── DATA FOR THIS EXERCISE
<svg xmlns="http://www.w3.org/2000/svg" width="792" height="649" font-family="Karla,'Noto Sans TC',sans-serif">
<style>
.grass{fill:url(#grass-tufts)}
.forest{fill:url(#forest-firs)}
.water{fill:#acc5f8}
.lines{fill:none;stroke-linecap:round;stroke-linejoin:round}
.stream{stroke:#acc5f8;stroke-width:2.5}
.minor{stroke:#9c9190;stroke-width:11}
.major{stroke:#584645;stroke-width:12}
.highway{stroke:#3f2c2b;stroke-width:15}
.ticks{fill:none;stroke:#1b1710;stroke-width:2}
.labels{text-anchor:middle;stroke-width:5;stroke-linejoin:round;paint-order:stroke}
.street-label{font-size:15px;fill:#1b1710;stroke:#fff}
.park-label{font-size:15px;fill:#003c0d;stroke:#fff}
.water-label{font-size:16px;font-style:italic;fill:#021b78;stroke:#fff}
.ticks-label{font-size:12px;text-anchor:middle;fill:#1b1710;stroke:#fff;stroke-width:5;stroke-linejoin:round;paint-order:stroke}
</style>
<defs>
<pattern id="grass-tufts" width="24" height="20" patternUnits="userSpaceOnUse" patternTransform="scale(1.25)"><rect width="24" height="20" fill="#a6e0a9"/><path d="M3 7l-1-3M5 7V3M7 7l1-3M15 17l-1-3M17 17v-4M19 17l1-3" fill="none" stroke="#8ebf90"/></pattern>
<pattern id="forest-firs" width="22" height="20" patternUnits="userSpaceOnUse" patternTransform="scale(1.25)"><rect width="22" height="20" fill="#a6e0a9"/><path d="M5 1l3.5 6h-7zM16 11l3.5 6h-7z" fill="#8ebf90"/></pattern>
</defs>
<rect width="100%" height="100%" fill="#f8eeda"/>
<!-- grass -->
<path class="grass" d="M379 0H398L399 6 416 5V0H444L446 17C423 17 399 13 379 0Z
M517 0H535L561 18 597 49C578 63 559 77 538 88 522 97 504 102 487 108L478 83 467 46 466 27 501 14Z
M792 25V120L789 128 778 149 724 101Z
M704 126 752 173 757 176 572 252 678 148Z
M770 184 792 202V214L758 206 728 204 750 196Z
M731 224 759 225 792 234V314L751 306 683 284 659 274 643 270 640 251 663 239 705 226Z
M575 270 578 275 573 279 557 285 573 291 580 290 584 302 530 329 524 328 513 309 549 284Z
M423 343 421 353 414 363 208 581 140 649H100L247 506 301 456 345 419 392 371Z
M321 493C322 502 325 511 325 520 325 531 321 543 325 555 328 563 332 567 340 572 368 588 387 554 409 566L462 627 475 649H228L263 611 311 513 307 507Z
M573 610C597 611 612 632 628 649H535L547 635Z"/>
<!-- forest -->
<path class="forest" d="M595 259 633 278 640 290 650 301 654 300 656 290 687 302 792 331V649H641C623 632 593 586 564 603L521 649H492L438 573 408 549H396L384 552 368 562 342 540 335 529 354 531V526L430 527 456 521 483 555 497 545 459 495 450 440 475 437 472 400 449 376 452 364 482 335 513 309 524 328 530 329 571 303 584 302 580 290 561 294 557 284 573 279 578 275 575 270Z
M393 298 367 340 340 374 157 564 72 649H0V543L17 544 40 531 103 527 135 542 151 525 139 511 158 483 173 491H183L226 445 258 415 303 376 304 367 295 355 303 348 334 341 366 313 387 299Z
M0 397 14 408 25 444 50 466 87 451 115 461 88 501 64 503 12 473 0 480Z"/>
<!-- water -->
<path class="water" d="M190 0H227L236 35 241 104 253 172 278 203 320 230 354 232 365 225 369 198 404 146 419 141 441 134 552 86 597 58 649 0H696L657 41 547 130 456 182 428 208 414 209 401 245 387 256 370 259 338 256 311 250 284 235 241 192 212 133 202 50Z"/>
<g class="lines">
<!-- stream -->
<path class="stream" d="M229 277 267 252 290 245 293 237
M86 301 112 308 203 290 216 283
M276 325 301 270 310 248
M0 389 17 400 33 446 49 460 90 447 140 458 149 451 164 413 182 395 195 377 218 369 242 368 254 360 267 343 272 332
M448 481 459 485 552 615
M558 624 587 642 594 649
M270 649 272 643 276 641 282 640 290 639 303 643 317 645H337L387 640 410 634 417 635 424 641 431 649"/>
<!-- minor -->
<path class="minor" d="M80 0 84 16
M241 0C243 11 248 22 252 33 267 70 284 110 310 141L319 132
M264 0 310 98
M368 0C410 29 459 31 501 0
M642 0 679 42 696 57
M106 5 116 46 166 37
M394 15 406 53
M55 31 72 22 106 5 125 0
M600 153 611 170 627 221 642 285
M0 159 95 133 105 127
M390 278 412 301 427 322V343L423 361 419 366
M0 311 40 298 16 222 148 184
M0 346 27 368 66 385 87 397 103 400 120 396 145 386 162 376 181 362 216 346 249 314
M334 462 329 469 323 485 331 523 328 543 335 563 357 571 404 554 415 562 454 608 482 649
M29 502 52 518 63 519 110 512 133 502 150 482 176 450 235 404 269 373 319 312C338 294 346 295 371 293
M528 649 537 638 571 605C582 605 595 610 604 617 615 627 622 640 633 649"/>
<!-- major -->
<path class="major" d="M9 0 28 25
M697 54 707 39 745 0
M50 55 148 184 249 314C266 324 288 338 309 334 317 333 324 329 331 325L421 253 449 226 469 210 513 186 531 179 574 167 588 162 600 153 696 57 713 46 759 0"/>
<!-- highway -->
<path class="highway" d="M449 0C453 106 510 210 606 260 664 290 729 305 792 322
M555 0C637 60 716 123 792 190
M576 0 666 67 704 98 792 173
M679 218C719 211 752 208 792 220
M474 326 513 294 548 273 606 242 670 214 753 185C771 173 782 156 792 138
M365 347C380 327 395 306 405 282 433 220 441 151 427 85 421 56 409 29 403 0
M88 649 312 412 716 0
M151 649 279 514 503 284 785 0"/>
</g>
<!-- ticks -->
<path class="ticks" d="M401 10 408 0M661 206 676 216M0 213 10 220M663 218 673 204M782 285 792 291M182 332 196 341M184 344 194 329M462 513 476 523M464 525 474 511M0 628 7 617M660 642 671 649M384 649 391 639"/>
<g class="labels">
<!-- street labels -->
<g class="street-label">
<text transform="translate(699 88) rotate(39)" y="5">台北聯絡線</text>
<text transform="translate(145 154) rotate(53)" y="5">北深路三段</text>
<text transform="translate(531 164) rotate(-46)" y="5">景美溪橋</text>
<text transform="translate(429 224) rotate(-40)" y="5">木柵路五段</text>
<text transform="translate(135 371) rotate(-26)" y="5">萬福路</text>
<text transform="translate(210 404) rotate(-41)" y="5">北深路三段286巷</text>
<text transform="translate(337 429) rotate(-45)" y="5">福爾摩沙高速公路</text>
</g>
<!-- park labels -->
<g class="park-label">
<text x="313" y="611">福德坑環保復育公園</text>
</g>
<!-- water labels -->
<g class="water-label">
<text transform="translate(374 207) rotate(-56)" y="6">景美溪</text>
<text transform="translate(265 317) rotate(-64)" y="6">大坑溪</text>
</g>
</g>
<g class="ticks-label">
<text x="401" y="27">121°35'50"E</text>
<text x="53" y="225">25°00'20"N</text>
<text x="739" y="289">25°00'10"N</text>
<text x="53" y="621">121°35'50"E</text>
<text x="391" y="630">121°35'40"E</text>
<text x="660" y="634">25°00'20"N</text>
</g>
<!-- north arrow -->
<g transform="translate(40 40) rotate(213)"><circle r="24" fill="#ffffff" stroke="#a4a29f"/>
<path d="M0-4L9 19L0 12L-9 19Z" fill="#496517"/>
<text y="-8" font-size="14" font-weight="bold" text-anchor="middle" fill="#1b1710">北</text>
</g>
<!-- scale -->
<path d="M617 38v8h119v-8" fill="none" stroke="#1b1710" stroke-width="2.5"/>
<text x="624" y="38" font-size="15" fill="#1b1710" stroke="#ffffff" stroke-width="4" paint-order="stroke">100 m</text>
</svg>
────
Copy out every line of the entries where the string "lines" shows up.

.lines{fill:none;stroke-linecap:round;stroke-linejoin:round}
<g class="lines">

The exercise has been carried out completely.